別にコーヒーが好きだったから飲んでいたのではなく、眠気覚ましのために飲んでいるだけだった。しかし私はカフェインが効かない体質らしく、コーヒーを飲んでもすぐに寝てしまった。
高校生になった私にとってもコーヒーは苦い飲み物であり、好きにはなれない味だった。コーヒー豆の種類を変えれば味も変わると思い、別のコーヒー豆を買ったこともあったが、苦さは変わらない(当たり前なのだが……)。コーヒー豆を変えても寝てしまう。そして、いつの間にかコーヒーを飲まなくなってしまった。

その次にコーヒーを飲んだのは大学生になったとき。このときも眠気覚ましのために自動販売機でコーヒーを買った。あまりの眠さにコーヒーをがぶ飲みしてしまったが、その時に驚いたことがある。

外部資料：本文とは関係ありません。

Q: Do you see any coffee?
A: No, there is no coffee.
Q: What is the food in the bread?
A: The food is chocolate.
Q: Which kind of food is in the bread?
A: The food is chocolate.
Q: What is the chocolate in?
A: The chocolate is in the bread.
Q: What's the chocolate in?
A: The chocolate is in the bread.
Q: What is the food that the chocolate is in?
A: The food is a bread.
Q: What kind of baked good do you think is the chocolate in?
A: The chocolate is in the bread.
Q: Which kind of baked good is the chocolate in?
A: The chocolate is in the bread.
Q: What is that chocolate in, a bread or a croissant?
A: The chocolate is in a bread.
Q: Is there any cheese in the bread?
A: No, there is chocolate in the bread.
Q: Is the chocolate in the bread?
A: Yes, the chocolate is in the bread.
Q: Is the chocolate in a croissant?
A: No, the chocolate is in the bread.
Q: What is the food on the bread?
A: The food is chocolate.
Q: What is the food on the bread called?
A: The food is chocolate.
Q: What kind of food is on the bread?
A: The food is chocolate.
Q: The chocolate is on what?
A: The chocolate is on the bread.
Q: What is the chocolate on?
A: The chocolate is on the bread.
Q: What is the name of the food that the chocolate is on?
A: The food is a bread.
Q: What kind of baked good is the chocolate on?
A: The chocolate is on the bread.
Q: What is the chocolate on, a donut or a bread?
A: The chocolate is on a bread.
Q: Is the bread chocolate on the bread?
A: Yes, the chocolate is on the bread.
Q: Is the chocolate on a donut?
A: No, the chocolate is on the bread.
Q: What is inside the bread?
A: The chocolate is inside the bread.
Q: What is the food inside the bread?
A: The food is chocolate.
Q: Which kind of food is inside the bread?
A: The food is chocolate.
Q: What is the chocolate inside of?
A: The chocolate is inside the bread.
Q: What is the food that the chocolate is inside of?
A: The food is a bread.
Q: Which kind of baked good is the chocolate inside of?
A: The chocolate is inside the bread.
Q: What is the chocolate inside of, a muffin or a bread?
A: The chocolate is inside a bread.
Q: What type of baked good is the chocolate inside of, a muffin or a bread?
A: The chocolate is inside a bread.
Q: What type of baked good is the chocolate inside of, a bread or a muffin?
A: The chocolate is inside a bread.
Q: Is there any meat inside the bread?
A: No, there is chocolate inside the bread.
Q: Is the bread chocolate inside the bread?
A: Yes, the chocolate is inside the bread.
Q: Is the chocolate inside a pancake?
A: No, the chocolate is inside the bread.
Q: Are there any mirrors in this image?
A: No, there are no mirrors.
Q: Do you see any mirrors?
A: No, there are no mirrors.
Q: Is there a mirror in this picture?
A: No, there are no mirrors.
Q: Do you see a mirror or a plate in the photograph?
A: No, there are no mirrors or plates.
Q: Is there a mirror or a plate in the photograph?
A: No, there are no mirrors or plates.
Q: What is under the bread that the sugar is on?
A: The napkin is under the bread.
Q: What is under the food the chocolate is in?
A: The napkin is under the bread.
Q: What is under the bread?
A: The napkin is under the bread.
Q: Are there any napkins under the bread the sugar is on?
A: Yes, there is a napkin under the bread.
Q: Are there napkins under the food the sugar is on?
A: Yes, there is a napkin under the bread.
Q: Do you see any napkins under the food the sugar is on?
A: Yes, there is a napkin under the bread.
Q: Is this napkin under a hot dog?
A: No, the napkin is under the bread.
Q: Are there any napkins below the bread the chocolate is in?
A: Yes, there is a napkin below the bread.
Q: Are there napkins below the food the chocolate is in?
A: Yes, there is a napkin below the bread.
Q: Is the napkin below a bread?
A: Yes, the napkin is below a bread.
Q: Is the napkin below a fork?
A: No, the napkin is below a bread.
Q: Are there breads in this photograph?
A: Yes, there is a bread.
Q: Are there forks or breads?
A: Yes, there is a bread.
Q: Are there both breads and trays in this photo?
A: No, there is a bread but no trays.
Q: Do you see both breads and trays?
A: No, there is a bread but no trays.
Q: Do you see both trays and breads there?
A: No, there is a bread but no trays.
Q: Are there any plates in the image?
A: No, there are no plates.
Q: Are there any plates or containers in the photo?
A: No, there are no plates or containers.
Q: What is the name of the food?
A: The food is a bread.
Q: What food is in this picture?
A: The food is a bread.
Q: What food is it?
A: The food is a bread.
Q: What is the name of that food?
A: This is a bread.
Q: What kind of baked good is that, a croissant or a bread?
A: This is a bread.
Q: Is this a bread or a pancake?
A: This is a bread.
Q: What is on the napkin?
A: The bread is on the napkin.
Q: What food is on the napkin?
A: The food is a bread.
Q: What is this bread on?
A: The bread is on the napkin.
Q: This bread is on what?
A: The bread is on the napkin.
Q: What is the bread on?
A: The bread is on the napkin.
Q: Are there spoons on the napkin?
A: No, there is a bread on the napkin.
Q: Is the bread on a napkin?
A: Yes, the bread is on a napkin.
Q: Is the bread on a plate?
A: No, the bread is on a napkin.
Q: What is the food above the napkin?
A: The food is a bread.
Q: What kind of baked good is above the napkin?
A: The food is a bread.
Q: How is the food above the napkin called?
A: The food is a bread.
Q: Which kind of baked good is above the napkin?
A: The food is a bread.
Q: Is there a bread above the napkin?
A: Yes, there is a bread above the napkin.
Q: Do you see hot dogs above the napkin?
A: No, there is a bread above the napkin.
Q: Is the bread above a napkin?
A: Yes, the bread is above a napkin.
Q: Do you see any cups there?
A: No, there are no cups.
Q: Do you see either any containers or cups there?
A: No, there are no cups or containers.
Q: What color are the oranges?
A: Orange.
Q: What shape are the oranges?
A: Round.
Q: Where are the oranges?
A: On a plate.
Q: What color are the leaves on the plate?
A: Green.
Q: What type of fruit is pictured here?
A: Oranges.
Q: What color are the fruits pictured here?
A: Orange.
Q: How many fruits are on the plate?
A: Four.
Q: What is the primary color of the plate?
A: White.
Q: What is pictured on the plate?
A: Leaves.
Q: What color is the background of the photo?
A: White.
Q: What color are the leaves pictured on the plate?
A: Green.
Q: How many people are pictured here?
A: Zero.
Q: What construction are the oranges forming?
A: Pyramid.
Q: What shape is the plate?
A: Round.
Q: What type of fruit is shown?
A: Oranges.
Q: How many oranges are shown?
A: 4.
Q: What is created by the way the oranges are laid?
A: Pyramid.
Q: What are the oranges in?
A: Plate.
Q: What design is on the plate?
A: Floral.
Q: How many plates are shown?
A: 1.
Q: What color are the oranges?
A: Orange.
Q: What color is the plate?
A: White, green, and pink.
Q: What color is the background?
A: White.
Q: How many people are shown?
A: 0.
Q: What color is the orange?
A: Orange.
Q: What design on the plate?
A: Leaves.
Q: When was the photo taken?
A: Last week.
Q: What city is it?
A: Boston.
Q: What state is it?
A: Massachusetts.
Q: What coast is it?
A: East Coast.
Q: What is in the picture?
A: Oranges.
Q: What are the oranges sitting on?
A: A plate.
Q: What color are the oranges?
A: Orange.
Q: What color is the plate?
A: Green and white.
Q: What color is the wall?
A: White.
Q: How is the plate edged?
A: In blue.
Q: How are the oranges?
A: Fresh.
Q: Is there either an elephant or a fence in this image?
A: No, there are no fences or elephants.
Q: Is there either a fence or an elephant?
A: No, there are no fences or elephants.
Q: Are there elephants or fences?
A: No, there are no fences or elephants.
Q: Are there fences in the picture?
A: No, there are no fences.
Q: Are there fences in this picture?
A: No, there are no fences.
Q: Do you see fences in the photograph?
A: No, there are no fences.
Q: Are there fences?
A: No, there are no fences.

“コーヒーが美味しい”と感じたのだ。何故かは分からない。しかし、今までのコーヒーとは違ったような気がした。ドリップコーヒーよりも自動販売機の方が品質が高かったのか、もしかしたら私の舌が自動販売機のコーヒーを求めていたのかもしれないが飲むことができた。

「もしかして大人になったからでは!?ついに!コーヒーデビュー!?」
……と思ったのはここだけの秘密にしておこう。